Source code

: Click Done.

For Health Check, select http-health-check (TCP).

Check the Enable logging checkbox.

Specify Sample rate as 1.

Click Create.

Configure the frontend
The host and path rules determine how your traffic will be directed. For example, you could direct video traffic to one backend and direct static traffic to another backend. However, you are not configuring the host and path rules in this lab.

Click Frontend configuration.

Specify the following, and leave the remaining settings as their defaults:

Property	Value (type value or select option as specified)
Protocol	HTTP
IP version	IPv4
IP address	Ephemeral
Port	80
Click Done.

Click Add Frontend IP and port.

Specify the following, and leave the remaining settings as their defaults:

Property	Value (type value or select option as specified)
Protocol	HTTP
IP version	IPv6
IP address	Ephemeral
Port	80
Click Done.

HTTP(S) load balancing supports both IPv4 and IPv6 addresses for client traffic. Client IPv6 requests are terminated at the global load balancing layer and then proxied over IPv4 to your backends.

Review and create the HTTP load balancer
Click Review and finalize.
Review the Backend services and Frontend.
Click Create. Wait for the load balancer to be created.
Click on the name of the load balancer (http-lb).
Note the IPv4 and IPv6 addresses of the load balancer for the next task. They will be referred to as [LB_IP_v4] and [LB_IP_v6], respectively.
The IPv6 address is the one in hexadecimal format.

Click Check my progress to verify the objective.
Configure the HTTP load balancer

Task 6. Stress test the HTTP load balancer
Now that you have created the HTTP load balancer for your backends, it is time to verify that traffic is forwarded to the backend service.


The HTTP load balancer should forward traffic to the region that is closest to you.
============================================================
**Your goal:** Give the records back in full, word for word.

**Response area:**
Source code

: Click Done.

For Health Check, select http-health-check (TCP).

Check the Enable logging checkbox.

Specify Sample rate as 1.

Click Create.

Configure the frontend
The host and path rules determine how your traffic will be directed. For example, you could direct video traffic to one backend and direct static traffic to another backend. However, you are not configuring the host and path rules in this lab.

Click Frontend configuration.

Specify the following, and leave the remaining settings as their defaults:

Property	Value (type value or select option as specified)
Protocol	HTTP
IP version	IPv4
IP address	Ephemeral
Port	80
Click Done.

Click Add Frontend IP and port.

Specify the following, and leave the remaining settings as their defaults:

Property	Value (type value or select option as specified)
Protocol	HTTP
IP version	IPv6
IP address	Ephemeral
Port	80
Click Done.

HTTP(S) load balancing supports both IPv4 and IPv6 addresses for client traffic. Client IPv6 requests are terminated at the global load balancing layer and then proxied over IPv4 to your backends.

Review and create the HTTP load balancer
Click Review and finalize.
Review the Backend services and Frontend.
Click Create. Wait for the load balancer to be created.
Click on the name of the load balancer (http-lb).
Note the IPv4 and IPv6 addresses of the load balancer for the next task. They will be referred to as [LB_IP_v4] and [LB_IP_v6], respectively.
The IPv6 address is the one in hexadecimal format.

Click Check my progress to verify the objective.
Configure the HTTP load balancer

Task 6. Stress test the HTTP load balancer
Now that you have created the HTTP load balancer for your backends, it is time to verify that traffic is forwarded to the backend service.


The HTTP load balancer should forward traffic to the region that is closest to you.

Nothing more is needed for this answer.